§ **Exercise aim**: Rewrite the lines of the records from the line with "Total Cites (3years), Total" through the end of the records as a Markdown table with the columns Row and Entry, leaving out blank lines.

[Stored items]

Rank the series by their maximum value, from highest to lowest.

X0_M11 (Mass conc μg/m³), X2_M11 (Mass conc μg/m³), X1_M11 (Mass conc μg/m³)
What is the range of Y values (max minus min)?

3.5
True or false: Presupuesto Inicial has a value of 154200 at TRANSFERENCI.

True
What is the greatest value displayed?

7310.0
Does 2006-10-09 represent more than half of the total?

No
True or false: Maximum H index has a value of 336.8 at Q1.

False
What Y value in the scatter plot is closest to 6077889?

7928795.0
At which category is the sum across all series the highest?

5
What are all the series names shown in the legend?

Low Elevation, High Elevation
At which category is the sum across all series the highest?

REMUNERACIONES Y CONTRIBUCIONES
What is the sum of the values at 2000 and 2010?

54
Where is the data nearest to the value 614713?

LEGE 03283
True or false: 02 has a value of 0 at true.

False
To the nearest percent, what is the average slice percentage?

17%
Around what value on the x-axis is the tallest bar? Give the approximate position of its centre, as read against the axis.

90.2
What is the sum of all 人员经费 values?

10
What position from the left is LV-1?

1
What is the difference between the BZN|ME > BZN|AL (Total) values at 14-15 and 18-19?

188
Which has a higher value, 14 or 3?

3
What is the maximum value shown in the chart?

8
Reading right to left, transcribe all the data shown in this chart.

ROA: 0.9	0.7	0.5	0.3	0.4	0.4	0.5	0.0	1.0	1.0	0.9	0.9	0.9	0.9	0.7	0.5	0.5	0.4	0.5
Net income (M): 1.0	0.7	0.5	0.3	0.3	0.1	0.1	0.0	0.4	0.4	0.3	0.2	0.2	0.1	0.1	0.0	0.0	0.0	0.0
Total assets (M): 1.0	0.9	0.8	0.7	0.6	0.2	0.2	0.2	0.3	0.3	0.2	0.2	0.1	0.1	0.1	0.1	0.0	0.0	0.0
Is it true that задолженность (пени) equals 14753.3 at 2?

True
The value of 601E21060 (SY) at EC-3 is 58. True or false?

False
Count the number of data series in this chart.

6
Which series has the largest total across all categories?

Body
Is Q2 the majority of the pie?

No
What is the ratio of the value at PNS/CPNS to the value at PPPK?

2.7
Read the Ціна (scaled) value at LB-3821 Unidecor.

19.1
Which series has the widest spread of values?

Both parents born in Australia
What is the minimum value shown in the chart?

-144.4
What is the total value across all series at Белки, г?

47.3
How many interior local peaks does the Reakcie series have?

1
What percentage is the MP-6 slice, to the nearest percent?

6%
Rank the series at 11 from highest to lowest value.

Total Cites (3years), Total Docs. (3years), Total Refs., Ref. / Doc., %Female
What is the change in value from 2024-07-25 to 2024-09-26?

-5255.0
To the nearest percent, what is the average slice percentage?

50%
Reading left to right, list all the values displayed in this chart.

§ **Output for this task**:
| Row | Entry |
|---|---|
| 1 | Total Cites (3years), Total Docs. (3years), Total Refs., Ref. / Doc., %Female |
| 2 | What is the change in value from 2024-07-25 to 2024-09-26? |
| 3 | -5255.0 |
| 4 | To the nearest percent, what is the average slice percentage? |
| 5 | 50% |
| 6 | Reading left to right, list all the values displayed in this chart. |